The appellant applied for reconsideration of that decision. He contended that the AIT had erred in law in failing to take proper account of the Guest report:
“through making a finding based on no evidence with regard to the appellant’s use of Arabic and failing to take into account the mother’s evidence that the family was wealthy.”
Senior Immigration Judge Freeman ordered reconsideration on the ground that there might be an arguable point as to whether paragraph 45 was an adequate treatment of the Guest report on the specific question of risk to the appellant as someone evidently just returned from a western country. On the reconsideration, Senior Immigration Judge Chalkley decided that the AIT did not err in its treatment of the Guest report. The submissions made on behalf of the appellant were that the AIT had failed to give the Guest report the weight that it deserves. In particular:
They failed to deal with the point made by Ms Guest that the appellant’s outside connections and poor Arabic would make people immediately aware that he might have relatively wealthy connections, thereby putting him at risk of being kidnapped; and
They failed to give proper reasons for rejecting his evidence that his Arabic was rusty.
The Senior Immigration Judge said at paragraph 17 that it appeared that Ms Guest had been influenced by the fact that the appellant’s brother had been recently kidnapped but the extent of that influence was not clear. The AIT’s rejection of the brother’s evidence called into question the weight that could be attached to the Guest report.
The Senior Immigration Judge then said:
“19. In making his submissions to me, Mr Naumann [the solicitor then representing the appellant] accepted that his challenge was really one of the panel not having given sufficient weight to the report. That, with respect, is simply not justified. The report itself failed to comply with AIT Practice Directions. It was not even signed by the author. The weight to be attached to the report was entirely a matter for the panel. They have explained that they have taken it into account, but have noted that Ms Guest has reported that the appellant has no close family members remaining in Iraq. That is not, in fact, the case.
20. I accept that Ms Guest was relying on false information provided by the appellant and offered her opinion in good faith. Nonetheless it is true, as the Tribunal pointed out, that various family members of the appellant had travelled back and forth, in and out of Iraq in recent times and the appellant’s mother does still own a home in Baghdad. The Tribunal were perfectly entitled, in as much as Ms Guest’s opinion was based on what the appellant had said, to attach very little weight to it. I have concluded for all these reasons that the Tribunal did not err in its treatment of this report. The decision of the panel will stand.”
On behalf of the appellant, Mr Nathan submits first that the rejection by the AIT of the appellant’s evidence that his Arabic was rusty was not reasonably open to it on the evidence. The AIT gave no reasons for this conclusion save that it did not find that the appellant a credible witness: see paragraph 43. Mr Nathan submits that it is a reasonable inference that someone who has spent more than half his life in the United Kingdom since leaving Iraq would, as a result, speak Arabic with a discernibly different accent from and/or less fluently than locals in Iraq.
Secondly he submits the AIT failed to take account of the appellant’s mother’s evidence that the family was wealthy so that, as indicated in the Guest report, the appellant would be at risk of being kidnapped. Thirdly the AIT failed to take account of the fact that someone who had been away from Iraq for about 14 years would not be able to insinuate himself back into the local population without being noticed.
——————
Explore the material:
1. Answer these from the immigration appeal extract:
(a) Which Senior Immigration Judge ordered reconsideration?
(b) Besides failing to comply with AIT Practice Directions, what shortcoming of the report does the quoted paragraph 19 note?
(c) According to Mr Nathan's third submission, for about how long had the appellant been away from Iraq?
2. Reproduce the stretch of entries from the line containing "Lernplattform" through the end of the entries, substituting "Couro" for "Nylon" and changing nothing else. Leave the pictures out of the answer.
——————
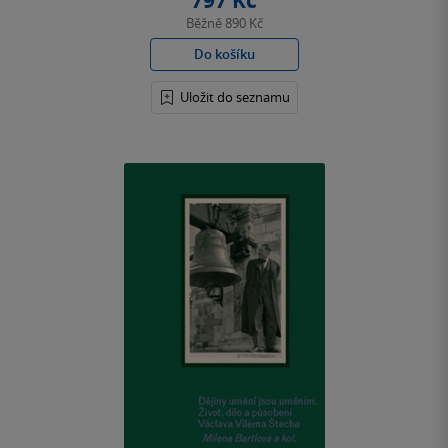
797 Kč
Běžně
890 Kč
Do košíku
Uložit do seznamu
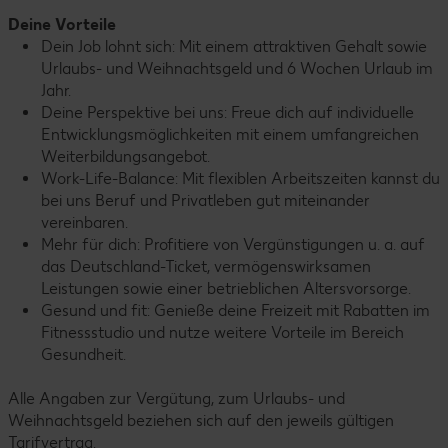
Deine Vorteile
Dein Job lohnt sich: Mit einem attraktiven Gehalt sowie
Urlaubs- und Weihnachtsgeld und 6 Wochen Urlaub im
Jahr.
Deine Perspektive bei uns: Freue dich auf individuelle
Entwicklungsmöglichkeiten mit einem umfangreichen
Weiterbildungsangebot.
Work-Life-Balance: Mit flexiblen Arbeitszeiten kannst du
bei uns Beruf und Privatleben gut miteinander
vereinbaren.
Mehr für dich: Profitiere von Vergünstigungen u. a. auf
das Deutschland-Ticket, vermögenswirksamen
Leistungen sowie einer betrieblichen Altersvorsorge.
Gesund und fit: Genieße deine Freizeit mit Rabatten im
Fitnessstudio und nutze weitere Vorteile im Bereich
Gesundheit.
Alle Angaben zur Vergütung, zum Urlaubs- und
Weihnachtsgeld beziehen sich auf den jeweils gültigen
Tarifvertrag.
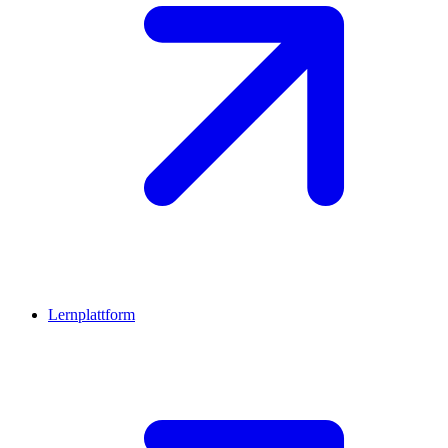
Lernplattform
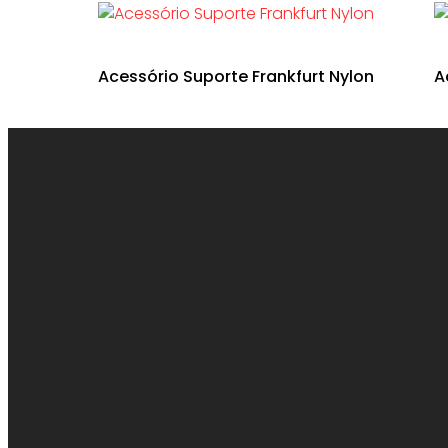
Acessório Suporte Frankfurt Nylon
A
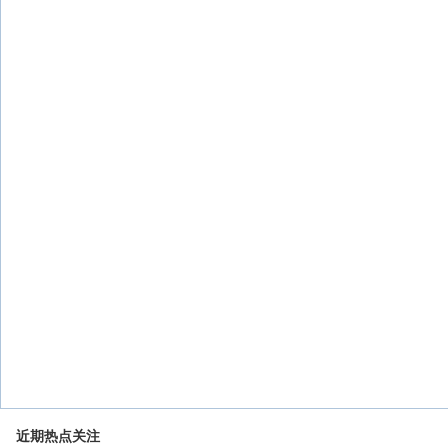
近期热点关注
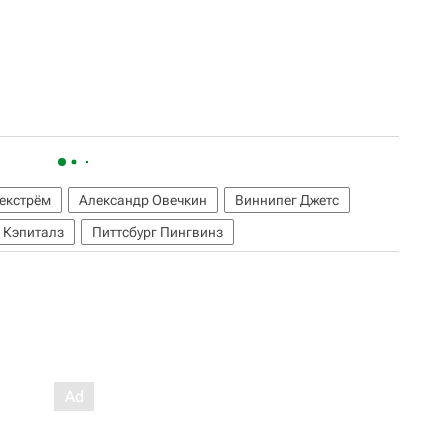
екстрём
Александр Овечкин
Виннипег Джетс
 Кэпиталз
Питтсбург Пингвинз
——————
Solutions by task:
1.
(a) Senior Immigration Judge Freeman.
(b) It was not signed by the author.
(c) About 14 years.

2.
Lernplattform
Acessório Suporte Frankfurt Couro
A
近期热点关注
екстрём
Александр Овечкин
Виннипег Джетс
 Кэпиталз
Питтсбург Пингвинз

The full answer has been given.